De acordo com a Associação Nacional dos Fabricantes de Veículos Automotores (Anfavea), serão produzidos 2,5 milhões de veículos neste ano, números 50% menores em relação à capacidade instalada. Em 2020, já havia sido registrada a produção mais baixa em 17 anos (2 milhões de unidades).

Virando a chave, voltamos agora a abordar carros elétricos. Isso porque, neste mês de março, o governo de Minas Gerais assinou um protocolo de intenções com a Bravo Motor Company para implantação de uma fábrica de veículos e baterias na Grande Belo Horizonte.

A construção deverá ter início em junho, com o começo das operações previsto para 2023. A empresa argentina quer entregar 22.790 unidades de carros elétricos e 43.750 pacotes de baterias, números estes para venda em território nacional e exportação. 
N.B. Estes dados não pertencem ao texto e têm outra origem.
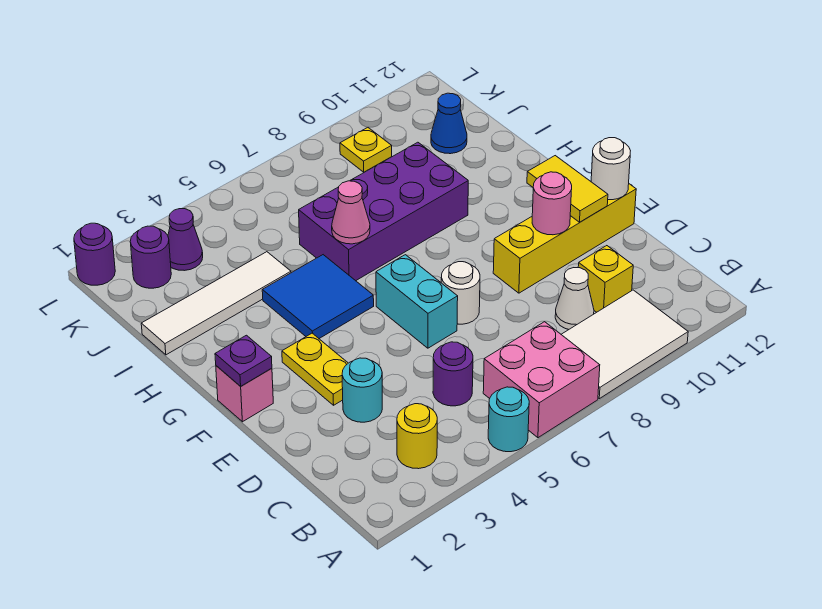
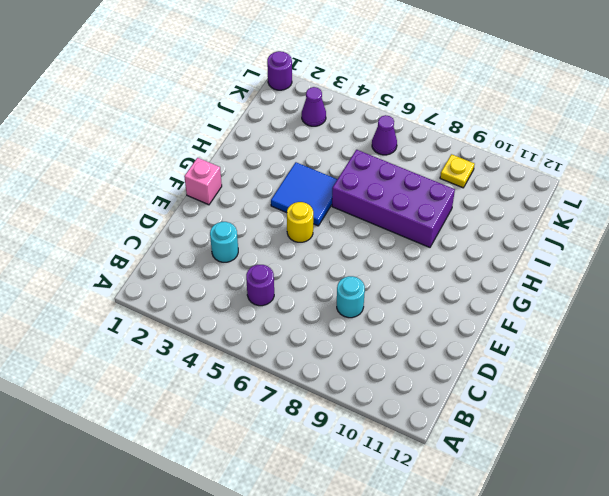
cyan round brick D8 level 1 -> cyan round brick A5 level 1
yellow round brick F5 level 1 -> yellow round brick B3 level 1
purple cone K6 level 1 -> none
none -> pink brick A6:B7 level 1
none -> white tile A8:B10 level 1
none -> white cone C9 level 1

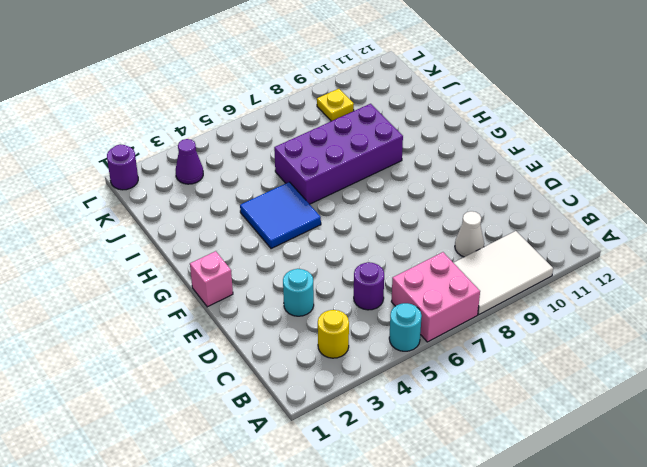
none -> yellow brick C10 level 1
none -> yellow plate E3:F3 level 1
none -> cyan brick E6:F6 level 1

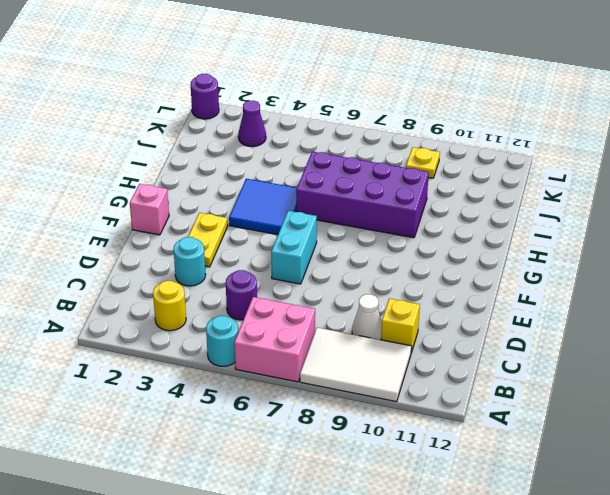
none -> white round brick E7 level 1
none -> yellow brick E9:E12 level 1
none -> white tile I1:I4 level 1

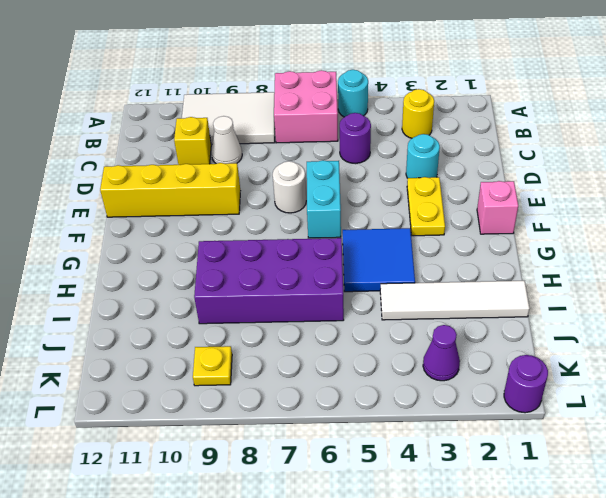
none -> blue cone J11 level 1
none -> purple round brick K2 level 1
none -> pink round brick E10 level 2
Embora criada na nação sul-americana, a Bravo Motor Company está sediada atualmente em Merced, Califórnia (EUA), sob o nome de ArqBravo Group.

Se isso representa uma guinada definitiva do Brasil rumo à tendência de veículos elétricos e demais alternativas menos poluentes, ainda é cedo para saber. No entanto, vale acompanhar o desenrolar dessa história que sinaliza novidades.

Estamos chegando ao fim do espetáculo. Mas, antes, é preciso destacar um último ponto.

No começo deste ano, a Ford anunciou o fechamento das suas fábricas no Brasil. Sem dúvida, um baque que pegou muita gente de surpresa. Não deixa de ser emblemático: a primeira montadora a se instalar no País encerra suas operações nele. 

Se fôssemos escolher um gênero para a peça “História do automóvel no Brasil”, qual seria? O episódio da Ford sugere a classificação da peça como uma tragédia pelo seu encerramento, talvez?

Não. No máximo, não necessariamente, a depender sempre do ponto de vista.

Afinal, os atos do teatro são uma fiel representação da vida real: íngremes, cheios de altos e baixos. O trajeto é irregular; tem longos trechos pavimentados, mas também alguns buracos; enfrenta sol, chuva, penumbra e neblina. Por essas e outras que eles se tornam tão especiais.

Fecham-se, por enquanto, as cortinas. O Brasil seguirá dirigindo sua história. No momento, apenas parou para reabastecer o tanque.